The first time they heard a siren warning of an incoming missile, they entered their safe room and remained calm, Schwartz says. During more recent incidents, they simply left home and vacationed elsewhere in Israel until things quieted down.
“When conflicts happen,” says Ben Yitzhack, “many Ashkelonim leave the city but when we return, we return to the peace that we always know. Most newcomers to Ashkelon, and those seeking to buy here, understand that the threat is very minimal and that if one wants to live in Israel at all, one has to accept there is a certain risk.”

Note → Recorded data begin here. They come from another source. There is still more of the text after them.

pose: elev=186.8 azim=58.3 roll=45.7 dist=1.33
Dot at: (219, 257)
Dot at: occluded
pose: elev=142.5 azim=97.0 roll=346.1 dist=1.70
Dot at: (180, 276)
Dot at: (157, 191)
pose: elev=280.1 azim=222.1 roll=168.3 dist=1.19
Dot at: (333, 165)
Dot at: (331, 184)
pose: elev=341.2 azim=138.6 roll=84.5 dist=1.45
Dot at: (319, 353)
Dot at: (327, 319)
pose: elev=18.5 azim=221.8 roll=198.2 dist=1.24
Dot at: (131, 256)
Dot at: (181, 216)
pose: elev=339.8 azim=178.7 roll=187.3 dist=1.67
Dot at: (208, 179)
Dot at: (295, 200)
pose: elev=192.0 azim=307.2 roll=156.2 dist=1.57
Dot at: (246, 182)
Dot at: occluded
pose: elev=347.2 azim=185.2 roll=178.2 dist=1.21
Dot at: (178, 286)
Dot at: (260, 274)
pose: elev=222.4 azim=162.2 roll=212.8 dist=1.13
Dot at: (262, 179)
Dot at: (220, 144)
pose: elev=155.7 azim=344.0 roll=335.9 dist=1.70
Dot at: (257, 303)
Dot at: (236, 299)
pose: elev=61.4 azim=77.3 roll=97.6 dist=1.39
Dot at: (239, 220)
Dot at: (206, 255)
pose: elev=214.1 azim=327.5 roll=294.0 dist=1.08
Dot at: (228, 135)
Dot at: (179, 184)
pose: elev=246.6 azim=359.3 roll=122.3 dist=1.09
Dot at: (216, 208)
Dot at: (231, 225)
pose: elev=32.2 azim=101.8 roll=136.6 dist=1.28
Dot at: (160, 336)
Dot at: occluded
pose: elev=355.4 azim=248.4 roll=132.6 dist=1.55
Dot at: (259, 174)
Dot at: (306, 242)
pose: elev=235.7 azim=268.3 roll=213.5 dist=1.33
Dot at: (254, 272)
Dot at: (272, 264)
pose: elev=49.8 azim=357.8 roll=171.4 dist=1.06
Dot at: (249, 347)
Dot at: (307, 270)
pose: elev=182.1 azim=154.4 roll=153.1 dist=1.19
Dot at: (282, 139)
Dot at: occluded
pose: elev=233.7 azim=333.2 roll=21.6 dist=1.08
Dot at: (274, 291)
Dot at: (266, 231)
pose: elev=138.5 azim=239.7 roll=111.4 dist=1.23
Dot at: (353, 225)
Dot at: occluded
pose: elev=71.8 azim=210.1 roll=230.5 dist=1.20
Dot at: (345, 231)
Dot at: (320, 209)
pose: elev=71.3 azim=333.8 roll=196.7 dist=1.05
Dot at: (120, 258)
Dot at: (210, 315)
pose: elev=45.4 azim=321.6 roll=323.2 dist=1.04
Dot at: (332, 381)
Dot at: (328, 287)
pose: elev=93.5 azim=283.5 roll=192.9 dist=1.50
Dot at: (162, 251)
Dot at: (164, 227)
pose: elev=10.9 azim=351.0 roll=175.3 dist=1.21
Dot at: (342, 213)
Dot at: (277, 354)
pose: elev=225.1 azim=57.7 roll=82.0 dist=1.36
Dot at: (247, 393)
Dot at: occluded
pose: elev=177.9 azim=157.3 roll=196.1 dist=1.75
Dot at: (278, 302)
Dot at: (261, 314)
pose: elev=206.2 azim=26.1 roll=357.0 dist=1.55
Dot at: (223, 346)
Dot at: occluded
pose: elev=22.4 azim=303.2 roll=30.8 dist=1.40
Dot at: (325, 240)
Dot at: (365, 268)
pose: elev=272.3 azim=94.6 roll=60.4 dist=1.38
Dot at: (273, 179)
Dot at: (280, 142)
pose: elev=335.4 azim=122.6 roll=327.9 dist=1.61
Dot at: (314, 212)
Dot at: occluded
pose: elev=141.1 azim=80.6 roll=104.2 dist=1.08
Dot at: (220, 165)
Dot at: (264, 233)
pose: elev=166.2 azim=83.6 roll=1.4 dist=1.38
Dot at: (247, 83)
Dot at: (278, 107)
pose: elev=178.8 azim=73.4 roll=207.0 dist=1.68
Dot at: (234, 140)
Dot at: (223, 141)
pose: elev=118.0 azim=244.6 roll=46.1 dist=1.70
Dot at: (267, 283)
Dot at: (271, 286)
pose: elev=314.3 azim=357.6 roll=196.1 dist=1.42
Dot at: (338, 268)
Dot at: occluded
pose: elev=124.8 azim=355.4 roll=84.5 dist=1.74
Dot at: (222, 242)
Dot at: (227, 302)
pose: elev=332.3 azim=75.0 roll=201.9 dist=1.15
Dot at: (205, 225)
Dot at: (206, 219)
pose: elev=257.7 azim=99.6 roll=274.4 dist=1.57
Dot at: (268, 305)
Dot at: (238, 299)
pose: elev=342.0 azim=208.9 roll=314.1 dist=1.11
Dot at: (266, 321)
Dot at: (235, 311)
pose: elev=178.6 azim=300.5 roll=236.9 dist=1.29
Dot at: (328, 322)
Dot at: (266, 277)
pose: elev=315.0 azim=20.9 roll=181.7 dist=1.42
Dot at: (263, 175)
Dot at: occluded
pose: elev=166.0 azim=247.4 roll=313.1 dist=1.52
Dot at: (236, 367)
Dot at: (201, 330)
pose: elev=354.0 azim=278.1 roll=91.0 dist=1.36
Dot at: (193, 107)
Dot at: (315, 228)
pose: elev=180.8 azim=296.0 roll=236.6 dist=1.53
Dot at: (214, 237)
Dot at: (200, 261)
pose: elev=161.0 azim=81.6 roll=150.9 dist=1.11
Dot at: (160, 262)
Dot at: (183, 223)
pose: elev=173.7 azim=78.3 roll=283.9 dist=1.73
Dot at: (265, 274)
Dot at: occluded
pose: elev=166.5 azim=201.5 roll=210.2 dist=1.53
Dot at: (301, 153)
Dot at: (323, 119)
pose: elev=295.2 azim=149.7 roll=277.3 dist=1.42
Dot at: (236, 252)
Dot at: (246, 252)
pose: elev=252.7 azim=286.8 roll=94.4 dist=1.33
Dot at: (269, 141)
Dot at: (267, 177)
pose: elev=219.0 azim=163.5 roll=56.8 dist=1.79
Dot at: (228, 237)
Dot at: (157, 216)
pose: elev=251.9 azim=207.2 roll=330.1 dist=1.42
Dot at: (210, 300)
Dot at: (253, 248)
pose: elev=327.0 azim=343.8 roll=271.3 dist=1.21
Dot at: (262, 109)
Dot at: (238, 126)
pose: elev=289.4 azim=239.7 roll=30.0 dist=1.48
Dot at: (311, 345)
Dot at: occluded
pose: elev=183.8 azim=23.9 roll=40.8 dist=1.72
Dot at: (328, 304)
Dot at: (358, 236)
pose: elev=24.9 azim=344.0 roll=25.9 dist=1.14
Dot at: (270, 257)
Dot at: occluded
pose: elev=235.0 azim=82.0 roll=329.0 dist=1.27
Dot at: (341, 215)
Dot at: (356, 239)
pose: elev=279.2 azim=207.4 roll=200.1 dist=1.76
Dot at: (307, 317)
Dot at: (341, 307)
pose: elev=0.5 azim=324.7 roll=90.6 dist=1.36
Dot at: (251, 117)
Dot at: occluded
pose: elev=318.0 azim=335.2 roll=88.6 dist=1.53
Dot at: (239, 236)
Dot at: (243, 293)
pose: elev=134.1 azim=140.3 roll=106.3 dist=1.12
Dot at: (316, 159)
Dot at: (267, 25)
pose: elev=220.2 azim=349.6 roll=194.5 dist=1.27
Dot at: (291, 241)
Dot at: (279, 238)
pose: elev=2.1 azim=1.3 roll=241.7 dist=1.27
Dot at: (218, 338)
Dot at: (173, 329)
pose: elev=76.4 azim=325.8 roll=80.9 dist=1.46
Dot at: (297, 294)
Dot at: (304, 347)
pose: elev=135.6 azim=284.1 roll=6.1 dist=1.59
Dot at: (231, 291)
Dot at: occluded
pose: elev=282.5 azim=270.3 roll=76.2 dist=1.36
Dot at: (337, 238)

He reports that after the 11-day May conflict, sales inquiries only increased.
“The mayor was on the news every day and a lot of people started taking note of the city. This turned into inquiries and eventually sales,” Ben Yitzhack says.
“The secret of Ashkelon has been let out and people are coming here in big numbers relative to previously. We are no longer a small community but a large diverse community, ranging from young families to retirees, that did not exist 10 years ago.”